**Given exercise**.
Replace "Track" with "Follow" in the records from the first line up to and including the line with "4: (76, 485)", and give those lines again with everything else unchanged.

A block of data
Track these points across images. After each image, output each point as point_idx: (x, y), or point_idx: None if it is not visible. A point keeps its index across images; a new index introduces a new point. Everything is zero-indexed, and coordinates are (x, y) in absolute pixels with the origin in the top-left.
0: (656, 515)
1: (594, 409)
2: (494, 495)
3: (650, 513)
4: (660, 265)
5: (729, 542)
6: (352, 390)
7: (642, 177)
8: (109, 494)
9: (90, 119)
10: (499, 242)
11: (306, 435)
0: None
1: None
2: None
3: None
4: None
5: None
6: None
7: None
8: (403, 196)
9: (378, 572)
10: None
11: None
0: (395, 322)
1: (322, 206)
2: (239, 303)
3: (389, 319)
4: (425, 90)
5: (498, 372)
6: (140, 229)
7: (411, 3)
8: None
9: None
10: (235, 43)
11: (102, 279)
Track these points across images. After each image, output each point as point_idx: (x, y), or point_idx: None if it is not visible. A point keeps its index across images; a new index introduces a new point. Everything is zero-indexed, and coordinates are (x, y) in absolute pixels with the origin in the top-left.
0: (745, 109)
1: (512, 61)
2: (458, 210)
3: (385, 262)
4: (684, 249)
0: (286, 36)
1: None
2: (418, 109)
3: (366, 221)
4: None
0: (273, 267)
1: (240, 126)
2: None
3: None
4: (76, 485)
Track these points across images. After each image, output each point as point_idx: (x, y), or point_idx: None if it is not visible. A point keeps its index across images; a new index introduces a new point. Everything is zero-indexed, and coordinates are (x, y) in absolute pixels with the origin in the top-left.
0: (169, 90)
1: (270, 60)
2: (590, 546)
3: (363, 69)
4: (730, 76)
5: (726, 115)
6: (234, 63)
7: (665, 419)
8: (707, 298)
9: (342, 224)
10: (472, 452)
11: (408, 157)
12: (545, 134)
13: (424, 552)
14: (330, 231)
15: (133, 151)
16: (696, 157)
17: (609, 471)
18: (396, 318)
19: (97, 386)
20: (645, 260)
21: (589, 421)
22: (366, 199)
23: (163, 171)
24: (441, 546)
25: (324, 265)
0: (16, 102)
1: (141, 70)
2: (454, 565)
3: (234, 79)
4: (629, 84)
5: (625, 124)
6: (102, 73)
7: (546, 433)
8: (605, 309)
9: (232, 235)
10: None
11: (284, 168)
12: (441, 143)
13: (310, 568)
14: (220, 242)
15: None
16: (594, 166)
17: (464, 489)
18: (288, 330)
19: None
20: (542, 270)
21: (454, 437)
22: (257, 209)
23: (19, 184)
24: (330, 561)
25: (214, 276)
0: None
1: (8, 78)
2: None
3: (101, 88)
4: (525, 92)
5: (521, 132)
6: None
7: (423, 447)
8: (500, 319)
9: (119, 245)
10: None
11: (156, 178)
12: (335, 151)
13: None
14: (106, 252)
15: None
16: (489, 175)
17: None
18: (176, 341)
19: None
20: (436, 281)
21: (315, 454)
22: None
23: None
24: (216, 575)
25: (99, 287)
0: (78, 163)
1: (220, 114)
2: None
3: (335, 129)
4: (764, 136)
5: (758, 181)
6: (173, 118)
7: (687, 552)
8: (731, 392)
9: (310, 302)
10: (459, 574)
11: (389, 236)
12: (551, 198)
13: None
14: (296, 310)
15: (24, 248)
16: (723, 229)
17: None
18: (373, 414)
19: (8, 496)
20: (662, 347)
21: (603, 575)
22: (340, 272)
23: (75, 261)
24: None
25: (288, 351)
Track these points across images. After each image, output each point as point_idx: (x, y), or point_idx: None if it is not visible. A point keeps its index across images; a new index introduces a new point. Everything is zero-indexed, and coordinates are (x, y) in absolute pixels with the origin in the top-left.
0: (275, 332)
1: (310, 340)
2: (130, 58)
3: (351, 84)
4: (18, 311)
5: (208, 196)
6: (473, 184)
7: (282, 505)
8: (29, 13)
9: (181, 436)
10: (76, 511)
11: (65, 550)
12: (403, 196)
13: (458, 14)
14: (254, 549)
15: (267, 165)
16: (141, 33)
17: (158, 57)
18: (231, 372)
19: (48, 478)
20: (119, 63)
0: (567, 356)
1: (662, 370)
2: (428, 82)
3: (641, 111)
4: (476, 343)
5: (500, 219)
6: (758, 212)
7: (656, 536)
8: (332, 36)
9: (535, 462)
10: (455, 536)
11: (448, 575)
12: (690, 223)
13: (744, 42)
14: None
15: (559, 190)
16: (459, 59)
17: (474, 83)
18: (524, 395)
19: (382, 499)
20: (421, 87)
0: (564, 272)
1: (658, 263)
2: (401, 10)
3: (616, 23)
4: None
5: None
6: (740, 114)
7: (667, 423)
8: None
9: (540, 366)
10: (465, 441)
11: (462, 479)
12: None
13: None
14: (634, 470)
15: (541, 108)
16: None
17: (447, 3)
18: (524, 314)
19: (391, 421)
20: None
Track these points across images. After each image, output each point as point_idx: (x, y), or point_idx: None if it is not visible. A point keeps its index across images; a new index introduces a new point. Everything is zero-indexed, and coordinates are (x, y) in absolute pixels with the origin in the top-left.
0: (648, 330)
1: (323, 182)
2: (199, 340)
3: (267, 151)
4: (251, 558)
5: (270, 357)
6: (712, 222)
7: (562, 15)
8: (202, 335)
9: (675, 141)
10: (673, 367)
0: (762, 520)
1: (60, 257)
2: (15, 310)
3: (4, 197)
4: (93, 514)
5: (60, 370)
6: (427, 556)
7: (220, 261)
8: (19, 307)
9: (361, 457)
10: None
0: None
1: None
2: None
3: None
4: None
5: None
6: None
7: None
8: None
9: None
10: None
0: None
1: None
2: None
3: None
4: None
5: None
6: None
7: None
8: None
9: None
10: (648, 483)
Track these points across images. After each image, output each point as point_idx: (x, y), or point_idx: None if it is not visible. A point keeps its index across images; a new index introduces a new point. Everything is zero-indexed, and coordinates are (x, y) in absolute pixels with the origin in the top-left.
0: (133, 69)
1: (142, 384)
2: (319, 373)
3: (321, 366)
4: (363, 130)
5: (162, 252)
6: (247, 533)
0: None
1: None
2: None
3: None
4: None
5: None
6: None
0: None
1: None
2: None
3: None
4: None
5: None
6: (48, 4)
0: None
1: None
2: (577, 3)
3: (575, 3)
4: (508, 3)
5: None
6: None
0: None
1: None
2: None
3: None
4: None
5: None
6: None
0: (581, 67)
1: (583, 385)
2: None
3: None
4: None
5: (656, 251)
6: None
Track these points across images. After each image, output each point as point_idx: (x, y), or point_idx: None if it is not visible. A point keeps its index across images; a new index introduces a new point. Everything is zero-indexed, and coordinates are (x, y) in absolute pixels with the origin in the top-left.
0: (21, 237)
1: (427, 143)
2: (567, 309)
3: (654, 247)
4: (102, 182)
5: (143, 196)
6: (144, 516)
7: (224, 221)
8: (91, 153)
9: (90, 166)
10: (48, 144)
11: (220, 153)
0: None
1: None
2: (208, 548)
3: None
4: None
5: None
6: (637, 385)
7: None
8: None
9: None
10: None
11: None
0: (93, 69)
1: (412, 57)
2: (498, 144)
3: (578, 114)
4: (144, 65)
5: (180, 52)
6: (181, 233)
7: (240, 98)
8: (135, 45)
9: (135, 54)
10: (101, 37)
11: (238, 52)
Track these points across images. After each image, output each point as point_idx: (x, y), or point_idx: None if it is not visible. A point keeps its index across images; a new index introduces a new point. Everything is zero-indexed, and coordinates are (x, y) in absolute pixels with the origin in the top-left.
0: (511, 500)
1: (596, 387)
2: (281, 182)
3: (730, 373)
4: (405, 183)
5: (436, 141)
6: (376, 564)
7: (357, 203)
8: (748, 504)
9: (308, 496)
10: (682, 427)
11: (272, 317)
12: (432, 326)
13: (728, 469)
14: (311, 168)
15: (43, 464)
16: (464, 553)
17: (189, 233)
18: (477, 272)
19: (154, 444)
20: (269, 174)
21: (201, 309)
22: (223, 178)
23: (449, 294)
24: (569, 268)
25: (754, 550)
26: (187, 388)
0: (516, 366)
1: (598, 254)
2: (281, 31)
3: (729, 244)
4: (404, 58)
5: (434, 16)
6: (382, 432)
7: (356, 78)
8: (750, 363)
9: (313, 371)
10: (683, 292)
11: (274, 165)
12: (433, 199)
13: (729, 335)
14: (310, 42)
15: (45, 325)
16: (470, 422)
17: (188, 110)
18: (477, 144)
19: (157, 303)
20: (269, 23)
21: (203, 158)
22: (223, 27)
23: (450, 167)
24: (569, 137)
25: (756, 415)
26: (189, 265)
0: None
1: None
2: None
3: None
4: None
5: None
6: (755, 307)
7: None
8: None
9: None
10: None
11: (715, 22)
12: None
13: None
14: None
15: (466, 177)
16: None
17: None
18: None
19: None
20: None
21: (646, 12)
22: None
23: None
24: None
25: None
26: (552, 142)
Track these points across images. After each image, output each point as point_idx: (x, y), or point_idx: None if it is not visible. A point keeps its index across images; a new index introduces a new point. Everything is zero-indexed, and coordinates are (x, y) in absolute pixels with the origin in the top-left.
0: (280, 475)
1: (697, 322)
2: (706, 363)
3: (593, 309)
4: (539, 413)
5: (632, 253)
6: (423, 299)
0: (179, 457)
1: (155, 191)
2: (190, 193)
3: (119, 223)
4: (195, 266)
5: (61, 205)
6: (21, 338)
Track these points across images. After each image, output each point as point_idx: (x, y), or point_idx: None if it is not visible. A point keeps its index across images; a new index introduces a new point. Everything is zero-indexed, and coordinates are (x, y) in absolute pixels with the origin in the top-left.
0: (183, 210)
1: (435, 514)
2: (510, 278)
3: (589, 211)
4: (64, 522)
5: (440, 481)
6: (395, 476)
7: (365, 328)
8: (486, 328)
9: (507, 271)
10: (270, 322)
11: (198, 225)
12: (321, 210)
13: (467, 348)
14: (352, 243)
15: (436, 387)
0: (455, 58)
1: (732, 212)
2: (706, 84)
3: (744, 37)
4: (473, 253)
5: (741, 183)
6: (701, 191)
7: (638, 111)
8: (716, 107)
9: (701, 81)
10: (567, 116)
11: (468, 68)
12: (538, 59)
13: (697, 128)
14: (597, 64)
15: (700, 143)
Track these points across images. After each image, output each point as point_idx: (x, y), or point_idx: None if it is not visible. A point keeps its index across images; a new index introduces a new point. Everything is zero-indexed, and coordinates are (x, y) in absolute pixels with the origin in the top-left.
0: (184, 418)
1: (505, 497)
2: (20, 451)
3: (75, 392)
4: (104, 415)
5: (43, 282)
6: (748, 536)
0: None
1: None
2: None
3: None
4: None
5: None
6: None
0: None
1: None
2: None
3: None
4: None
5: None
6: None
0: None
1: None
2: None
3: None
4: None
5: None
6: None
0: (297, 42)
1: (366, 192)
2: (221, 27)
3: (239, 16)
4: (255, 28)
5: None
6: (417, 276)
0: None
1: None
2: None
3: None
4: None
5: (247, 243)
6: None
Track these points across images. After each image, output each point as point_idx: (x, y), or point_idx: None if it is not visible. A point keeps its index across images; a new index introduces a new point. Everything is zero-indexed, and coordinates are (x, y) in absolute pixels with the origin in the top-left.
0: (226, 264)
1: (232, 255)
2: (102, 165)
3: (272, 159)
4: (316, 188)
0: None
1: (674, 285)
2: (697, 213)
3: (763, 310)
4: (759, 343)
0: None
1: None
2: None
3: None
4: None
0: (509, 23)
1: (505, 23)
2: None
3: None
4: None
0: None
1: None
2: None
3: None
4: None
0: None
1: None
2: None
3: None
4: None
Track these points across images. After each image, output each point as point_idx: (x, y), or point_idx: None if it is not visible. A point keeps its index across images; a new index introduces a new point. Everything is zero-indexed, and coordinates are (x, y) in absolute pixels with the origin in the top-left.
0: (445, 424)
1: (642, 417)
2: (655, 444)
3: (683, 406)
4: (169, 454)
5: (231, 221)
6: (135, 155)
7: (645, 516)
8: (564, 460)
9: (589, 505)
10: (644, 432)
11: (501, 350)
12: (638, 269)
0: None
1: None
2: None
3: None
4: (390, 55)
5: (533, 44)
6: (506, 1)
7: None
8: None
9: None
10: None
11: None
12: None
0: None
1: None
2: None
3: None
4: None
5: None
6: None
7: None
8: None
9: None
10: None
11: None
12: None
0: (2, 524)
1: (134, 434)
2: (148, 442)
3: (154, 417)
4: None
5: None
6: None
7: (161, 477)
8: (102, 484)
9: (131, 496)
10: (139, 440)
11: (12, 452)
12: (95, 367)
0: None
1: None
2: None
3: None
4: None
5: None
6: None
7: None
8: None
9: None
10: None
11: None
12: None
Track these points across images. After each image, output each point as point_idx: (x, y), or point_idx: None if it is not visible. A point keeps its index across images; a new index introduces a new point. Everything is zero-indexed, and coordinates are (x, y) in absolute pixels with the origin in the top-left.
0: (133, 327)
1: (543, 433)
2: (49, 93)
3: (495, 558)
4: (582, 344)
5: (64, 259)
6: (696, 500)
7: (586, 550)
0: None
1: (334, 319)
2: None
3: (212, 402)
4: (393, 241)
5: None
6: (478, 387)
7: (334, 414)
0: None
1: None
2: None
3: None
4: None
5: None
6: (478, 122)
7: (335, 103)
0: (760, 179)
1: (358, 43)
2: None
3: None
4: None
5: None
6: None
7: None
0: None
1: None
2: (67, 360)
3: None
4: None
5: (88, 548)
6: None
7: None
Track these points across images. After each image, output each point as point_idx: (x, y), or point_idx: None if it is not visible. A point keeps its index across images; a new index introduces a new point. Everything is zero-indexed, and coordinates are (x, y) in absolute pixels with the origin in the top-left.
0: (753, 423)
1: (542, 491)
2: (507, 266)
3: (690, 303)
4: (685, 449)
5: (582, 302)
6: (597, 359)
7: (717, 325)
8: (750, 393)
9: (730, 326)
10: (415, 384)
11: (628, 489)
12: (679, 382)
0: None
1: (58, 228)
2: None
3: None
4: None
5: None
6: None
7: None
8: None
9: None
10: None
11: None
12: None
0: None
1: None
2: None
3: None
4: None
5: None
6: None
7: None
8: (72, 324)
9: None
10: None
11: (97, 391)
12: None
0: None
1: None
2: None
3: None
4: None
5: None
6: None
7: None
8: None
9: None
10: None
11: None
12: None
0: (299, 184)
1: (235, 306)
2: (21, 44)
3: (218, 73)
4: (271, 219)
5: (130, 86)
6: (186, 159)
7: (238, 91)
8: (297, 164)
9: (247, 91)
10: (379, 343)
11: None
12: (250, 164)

**Exercise response**.
Follow these points across images. After each image, output each point as point_idx: (x, y), or point_idx: None if it is not visible. A point keeps its index across images; a new index introduces a new point. Everything is zero-indexed, and coordinates are (x, y) in absolute pixels with the origin in the top-left.
0: (656, 515)
1: (594, 409)
2: (494, 495)
3: (650, 513)
4: (660, 265)
5: (729, 542)
6: (352, 390)
7: (642, 177)
8: (109, 494)
9: (90, 119)
10: (499, 242)
11: (306, 435)
0: None
1: None
2: None
3: None
4: None
5: None
6: None
7: None
8: (403, 196)
9: (378, 572)
10: None
11: None
0: (395, 322)
1: (322, 206)
2: (239, 303)
3: (389, 319)
4: (425, 90)
5: (498, 372)
6: (140, 229)
7: (411, 3)
8: None
9: None
10: (235, 43)
11: (102, 279)
Follow these points across images. After each image, output each point as point_idx: (x, y), or point_idx: None if it is not visible. A point keeps its index across images; a new index introduces a new point. Everything is zero-indexed, and coordinates are (x, y) in absolute pixels with the origin in the top-left.
0: (745, 109)
1: (512, 61)
2: (458, 210)
3: (385, 262)
4: (684, 249)
0: (286, 36)
1: None
2: (418, 109)
3: (366, 221)
4: None
0: (273, 267)
1: (240, 126)
2: None
3: None
4: (76, 485)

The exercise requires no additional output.